The Massachusetts Republican Party is the source of a lot of good-natured humor here. It’s so small, at just 10.5 percent of registered voters, that GOP primaries are actually dominated by independents (called “unenrolled” in Massachusetts).
Unenrolled voters can vote in either party's primary in Massachusetts, just like New Hampshire. And at an impressive 53.4 percent of registered voters, these unenrolled voters can make a big difference in the outcome of primaries. In recent presidential primaries, nearly two-thirds of the voters on the GOP side were unenrolled. One effect of this was to make the Massachusetts electorate the least conservative of any state's primary in 2008, with 52 percent of voters identifying themselves as conservative.

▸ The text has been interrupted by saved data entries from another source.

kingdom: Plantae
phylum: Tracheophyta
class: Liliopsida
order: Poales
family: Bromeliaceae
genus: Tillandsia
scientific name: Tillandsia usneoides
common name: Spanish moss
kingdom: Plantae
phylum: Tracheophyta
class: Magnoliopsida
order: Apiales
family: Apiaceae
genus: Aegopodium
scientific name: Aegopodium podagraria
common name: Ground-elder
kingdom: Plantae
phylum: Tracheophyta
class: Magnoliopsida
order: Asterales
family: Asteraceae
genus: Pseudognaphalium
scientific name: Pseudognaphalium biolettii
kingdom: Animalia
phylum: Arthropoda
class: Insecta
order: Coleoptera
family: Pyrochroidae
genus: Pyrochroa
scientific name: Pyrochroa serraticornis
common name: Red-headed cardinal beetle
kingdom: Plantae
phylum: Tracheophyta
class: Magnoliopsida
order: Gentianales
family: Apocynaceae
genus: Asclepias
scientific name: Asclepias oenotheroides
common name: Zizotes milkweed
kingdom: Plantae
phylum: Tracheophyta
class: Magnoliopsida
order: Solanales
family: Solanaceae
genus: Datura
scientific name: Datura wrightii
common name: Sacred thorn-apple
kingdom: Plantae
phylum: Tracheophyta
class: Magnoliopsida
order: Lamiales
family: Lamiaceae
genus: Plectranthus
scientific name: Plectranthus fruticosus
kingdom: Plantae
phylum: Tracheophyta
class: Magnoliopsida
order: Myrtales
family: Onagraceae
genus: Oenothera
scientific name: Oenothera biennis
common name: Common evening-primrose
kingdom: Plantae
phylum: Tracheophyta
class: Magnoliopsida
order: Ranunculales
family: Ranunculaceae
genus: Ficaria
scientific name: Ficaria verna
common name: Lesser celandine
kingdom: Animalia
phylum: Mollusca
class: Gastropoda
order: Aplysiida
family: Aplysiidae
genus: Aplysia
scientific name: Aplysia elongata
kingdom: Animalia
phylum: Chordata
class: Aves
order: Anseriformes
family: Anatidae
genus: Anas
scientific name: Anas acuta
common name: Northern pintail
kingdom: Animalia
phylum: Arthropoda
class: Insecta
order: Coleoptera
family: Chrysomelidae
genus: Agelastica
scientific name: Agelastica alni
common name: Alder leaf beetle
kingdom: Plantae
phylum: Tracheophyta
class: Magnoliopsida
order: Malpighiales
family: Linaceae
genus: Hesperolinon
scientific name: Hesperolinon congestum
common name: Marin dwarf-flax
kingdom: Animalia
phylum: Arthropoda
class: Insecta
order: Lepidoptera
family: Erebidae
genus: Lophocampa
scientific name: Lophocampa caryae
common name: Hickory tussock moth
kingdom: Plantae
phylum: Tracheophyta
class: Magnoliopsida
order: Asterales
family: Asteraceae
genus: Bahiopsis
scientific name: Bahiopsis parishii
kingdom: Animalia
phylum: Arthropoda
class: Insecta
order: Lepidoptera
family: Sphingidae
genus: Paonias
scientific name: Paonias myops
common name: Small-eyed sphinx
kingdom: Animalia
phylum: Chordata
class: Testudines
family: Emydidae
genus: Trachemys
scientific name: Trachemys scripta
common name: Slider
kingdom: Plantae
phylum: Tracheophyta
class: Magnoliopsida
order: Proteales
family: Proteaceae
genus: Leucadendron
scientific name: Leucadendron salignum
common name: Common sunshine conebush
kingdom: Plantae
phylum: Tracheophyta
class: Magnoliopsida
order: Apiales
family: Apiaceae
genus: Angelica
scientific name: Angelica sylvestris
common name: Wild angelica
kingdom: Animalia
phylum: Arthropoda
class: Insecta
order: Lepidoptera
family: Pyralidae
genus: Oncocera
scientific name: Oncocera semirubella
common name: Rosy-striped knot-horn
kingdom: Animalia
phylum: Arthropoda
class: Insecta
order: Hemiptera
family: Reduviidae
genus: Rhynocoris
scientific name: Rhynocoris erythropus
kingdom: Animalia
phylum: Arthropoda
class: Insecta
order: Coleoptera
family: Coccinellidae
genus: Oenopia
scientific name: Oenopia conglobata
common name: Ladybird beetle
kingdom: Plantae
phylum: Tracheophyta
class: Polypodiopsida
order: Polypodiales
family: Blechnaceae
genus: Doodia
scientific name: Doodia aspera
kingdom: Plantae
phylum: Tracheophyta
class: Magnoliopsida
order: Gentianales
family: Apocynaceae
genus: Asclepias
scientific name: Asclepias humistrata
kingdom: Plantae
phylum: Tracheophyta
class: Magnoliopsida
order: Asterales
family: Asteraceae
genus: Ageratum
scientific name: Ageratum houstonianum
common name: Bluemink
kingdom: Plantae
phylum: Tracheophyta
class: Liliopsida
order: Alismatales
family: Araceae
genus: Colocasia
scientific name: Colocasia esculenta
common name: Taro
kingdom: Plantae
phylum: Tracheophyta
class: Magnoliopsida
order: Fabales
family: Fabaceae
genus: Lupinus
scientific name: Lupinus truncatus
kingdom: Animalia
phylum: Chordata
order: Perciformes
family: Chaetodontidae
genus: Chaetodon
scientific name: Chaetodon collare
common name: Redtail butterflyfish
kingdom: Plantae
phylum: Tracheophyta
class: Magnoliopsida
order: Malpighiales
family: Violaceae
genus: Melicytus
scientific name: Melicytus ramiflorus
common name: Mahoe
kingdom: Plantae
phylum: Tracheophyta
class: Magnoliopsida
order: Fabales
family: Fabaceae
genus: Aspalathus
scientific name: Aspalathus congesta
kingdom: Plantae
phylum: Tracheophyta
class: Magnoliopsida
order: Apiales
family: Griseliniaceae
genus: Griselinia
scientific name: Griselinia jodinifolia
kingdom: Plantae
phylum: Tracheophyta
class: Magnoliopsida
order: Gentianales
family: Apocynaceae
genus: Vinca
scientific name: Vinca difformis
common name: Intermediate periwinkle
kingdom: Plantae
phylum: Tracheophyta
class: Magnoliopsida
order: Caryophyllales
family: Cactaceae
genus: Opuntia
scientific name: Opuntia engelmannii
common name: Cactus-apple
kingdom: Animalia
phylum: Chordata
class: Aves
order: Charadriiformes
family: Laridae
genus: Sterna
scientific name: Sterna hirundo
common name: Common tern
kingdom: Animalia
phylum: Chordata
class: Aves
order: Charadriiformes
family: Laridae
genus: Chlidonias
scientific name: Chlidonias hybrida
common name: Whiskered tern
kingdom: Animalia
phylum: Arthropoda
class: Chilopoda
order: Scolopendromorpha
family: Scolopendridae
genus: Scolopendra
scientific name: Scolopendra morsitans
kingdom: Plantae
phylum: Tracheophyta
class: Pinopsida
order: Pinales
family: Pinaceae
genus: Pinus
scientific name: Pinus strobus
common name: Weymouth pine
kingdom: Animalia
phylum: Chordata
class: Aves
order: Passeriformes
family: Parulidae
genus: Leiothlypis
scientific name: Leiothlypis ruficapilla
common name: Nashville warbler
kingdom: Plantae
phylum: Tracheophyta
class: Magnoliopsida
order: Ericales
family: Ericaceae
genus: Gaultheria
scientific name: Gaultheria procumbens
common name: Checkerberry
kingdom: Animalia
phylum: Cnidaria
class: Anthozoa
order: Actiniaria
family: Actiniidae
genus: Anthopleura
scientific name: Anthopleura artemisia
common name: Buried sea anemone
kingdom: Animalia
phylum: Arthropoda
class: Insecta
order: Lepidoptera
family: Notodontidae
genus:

This makes it a likely target for candidates counting on votes from the moderate wing of the Republican party. One of those candidates is Ohio Gov. John Kasich, who after finishing second in New Hampshire, announced that he won’t even be in South Carolina for Saturday’s voting. Instead, he is opting for a swing through Massachusetts and Vermont.
The two northern states may not seem like the logical place for a Republican candidate on the day South Carolinians are casting their ballots. But Kasich appears unlikely to do well in South Carolina, currently ranked in fifth place in poll averages. Head north, however, and there are states that appear on paper to offer him better prospects. This includes several (like Massachusetts and Vermont) that vote March 1, the same day as the poorly named “SEC primary.” The southern states with Southeastern Conference colleges that vote that same day mostly offer little hope to Kasich, as they are dominated by more conservative and evangelical voters that have not been favorable to him. He may pick up a few delegates here and there, but is unlikely to do well overall.
Like South Carolina, these southern GOP contests will be dominated by conservatives and white evangelical voters. They are likely to be good states for Ted Cruz, who has done exceptionally well among these groups in both contests — Iowa and New Hampshire — so far. But as I have argued in the past, there is a risk of placing too much focus on the SEC states. They don’t have a very good track record of choosing nominees. Mike Huckabee and Rick Santorum did well in these states in 2008 and 2012, respectively.
Sure, there is more cachet to winning Texas or Georgia than Vermont or Massachusetts in a Republican primary, but delegates are delegates, and moderates like Kasich or Jeb Bush stand a better chance of winning them up north than through the Deep South. Add the northern states together, and the delegate counts start to look real. Winning a handful of states that day could help one of these more moderate candidates working feverishly clear the “establishment lane” that New Hampshire voters left clogged.
There’s also little need for candidates to reintroduce themselves to Massachusetts voters. Campaigns spent millions on ad buys in the Boston market to hit the towns right across the New Hampshire border. While polling here has been sparse, it is likely that many Massachusetts voters know more about the candidates than voters in a state like Michigan, where Kasich has also announced a major push.
All this is contingent, of course, on anyone beating Trump anywhere. As it stands, Trump leads nationally, in South Carolina, and most everywhere else that has been polled. The “lane theory” of the GOP race breaks down if the Trump campaign bus is jackknifed across the full width of the road, blocking anyone else’s progress. If Trump wins through the South, Cruz loses much of the rationale for his candidacy; if Trump wins up north, the same for Kasich, Bush and possibly Marco Rubio. But if the lanes continue to exist, the establishment lane is clearly about to take a northern swing.